> Requirement
Extract every row below that contains the string "said". Matches must have the same capitalization.

▬▬▬

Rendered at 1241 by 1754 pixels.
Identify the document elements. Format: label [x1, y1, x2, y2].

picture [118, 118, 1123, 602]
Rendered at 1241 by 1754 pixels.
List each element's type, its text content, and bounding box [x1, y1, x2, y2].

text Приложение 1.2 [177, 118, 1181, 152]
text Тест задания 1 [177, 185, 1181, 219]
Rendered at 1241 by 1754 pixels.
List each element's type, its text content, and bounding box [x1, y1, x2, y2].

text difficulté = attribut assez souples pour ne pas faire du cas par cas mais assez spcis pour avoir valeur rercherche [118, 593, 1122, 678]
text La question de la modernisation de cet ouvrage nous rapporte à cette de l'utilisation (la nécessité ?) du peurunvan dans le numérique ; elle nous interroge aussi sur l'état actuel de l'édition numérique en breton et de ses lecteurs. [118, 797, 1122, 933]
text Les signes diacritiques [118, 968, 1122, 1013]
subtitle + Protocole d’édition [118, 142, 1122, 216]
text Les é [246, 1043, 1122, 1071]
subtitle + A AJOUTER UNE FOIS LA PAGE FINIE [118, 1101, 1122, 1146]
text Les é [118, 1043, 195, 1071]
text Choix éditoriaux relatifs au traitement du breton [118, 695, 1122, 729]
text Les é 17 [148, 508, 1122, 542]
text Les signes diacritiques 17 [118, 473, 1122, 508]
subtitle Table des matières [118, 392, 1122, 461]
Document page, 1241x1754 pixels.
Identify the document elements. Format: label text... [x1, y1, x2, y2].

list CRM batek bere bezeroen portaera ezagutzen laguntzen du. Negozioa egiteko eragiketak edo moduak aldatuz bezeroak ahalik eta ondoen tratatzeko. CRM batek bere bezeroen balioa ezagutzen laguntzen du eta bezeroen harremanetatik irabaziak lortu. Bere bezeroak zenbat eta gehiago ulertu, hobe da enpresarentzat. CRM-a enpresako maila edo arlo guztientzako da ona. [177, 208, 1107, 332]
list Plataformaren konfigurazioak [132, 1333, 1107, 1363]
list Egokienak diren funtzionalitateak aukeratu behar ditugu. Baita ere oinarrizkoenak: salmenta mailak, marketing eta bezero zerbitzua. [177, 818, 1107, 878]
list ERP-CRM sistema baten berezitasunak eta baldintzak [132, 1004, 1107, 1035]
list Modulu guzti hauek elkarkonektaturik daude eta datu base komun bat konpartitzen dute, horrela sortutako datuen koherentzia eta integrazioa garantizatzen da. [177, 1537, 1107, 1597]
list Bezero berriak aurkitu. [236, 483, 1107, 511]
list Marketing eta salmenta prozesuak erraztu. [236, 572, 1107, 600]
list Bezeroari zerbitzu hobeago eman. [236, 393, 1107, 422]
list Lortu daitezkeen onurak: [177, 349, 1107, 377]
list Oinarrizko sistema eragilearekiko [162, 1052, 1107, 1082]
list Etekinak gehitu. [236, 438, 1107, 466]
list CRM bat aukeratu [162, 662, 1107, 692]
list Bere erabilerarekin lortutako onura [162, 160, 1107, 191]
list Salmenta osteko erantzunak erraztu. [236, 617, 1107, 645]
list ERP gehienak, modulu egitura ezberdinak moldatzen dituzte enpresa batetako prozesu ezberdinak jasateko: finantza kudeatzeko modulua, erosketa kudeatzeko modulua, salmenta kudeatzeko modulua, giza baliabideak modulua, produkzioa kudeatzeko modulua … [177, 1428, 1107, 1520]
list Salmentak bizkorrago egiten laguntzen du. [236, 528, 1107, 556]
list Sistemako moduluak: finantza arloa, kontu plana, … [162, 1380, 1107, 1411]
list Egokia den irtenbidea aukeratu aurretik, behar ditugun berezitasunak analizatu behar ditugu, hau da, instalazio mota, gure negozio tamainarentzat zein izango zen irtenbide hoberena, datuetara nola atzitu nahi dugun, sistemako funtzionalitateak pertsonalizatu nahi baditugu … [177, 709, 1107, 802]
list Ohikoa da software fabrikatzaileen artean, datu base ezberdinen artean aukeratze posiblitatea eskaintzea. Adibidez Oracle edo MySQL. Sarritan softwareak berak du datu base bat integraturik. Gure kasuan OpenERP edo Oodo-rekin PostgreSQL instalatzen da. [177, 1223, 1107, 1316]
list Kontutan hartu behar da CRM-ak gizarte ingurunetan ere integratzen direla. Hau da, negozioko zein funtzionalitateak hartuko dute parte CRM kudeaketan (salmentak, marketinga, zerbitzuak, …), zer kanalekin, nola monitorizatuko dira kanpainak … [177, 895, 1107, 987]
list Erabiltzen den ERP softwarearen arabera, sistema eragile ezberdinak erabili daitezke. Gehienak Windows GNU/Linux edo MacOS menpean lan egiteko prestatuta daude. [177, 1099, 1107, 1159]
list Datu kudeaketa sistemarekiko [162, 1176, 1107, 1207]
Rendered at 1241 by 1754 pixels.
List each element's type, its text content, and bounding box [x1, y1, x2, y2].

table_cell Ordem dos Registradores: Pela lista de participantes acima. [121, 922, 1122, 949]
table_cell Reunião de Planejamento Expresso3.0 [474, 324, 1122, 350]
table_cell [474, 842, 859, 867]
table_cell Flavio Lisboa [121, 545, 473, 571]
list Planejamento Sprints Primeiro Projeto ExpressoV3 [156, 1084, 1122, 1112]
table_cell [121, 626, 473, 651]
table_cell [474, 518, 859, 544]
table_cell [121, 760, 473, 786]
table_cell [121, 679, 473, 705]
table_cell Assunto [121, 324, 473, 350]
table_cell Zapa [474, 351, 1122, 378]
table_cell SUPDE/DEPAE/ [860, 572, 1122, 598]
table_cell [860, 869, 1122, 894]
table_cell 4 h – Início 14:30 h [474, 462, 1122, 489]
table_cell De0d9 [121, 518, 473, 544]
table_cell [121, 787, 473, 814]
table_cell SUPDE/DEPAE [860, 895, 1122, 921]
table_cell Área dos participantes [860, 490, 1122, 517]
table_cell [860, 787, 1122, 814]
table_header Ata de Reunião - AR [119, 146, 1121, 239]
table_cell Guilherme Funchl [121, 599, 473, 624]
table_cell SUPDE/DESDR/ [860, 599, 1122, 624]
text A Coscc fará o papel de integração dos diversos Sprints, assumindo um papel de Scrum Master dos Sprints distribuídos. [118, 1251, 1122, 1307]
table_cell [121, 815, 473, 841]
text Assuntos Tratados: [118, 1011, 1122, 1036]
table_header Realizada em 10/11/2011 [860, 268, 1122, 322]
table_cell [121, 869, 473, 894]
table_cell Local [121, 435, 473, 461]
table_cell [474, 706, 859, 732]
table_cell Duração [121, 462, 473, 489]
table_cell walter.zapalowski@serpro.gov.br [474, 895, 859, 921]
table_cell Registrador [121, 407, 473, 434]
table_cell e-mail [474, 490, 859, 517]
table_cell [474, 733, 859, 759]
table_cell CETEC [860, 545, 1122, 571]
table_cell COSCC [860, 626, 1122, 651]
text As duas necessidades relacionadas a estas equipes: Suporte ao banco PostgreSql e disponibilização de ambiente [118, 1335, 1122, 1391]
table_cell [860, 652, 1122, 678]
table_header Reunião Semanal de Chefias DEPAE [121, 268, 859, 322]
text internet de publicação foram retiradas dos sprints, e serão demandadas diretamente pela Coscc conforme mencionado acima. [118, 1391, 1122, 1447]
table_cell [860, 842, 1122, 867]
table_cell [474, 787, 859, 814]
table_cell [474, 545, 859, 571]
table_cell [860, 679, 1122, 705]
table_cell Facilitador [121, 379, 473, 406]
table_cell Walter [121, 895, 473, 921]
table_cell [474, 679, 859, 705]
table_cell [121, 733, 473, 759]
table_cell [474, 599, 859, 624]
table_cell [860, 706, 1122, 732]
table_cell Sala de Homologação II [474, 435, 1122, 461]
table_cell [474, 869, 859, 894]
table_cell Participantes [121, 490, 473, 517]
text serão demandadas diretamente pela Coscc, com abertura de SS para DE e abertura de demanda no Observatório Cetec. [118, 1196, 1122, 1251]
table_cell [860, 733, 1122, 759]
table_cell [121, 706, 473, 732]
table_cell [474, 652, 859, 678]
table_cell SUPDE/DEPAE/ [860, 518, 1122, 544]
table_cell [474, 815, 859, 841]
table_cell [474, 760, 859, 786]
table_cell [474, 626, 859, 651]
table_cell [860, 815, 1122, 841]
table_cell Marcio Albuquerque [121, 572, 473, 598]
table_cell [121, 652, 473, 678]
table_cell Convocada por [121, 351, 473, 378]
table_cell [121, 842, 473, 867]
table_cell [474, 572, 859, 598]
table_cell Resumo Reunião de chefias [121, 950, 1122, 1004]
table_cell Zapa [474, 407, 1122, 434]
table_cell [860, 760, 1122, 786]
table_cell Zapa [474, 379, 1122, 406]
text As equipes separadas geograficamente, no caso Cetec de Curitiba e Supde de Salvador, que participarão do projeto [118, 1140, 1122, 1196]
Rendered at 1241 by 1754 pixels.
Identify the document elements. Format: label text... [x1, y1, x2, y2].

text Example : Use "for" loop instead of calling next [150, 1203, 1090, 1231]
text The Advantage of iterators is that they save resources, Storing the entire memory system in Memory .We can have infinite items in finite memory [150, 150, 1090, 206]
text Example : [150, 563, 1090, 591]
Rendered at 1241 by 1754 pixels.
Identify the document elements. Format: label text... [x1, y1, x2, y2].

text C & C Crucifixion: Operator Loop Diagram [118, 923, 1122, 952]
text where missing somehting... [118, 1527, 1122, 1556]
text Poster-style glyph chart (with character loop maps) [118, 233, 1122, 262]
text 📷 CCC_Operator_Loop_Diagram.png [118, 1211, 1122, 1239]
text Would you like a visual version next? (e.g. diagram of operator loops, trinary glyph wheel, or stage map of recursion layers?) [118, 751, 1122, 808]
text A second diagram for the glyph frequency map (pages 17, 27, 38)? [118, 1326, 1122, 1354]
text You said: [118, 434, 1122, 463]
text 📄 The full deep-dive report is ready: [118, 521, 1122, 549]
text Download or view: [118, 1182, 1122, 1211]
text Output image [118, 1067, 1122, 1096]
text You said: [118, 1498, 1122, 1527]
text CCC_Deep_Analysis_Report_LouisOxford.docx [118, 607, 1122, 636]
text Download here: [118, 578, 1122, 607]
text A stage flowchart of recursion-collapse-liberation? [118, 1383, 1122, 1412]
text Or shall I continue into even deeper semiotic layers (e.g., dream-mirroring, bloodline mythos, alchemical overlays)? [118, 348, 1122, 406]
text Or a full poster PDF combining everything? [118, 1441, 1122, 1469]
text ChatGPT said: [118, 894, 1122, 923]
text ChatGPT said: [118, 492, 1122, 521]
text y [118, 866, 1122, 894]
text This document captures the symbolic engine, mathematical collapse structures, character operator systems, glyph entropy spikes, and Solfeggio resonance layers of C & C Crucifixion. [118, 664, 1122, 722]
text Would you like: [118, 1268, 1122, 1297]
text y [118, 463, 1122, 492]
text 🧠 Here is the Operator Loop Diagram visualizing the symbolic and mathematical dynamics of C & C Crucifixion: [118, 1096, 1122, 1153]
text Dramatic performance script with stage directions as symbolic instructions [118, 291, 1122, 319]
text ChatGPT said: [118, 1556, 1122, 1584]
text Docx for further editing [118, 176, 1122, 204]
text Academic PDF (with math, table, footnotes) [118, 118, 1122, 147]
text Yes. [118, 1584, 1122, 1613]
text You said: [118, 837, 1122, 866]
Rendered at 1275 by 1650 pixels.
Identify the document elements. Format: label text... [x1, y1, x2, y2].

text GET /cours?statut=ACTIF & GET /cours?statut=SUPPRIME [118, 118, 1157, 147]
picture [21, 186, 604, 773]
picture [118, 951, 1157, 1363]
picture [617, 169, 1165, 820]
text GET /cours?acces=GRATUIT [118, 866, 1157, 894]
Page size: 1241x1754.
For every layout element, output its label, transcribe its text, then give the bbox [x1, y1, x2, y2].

▬▬▬

> Response
text You said: [118, 434, 1122, 463]
text You said: [118, 1498, 1122, 1527]
text ChatGPT said: [118, 894, 1122, 923]
text ChatGPT said: [118, 492, 1122, 521]
text ChatGPT said: [118, 1556, 1122, 1584]
text You said: [118, 837, 1122, 866]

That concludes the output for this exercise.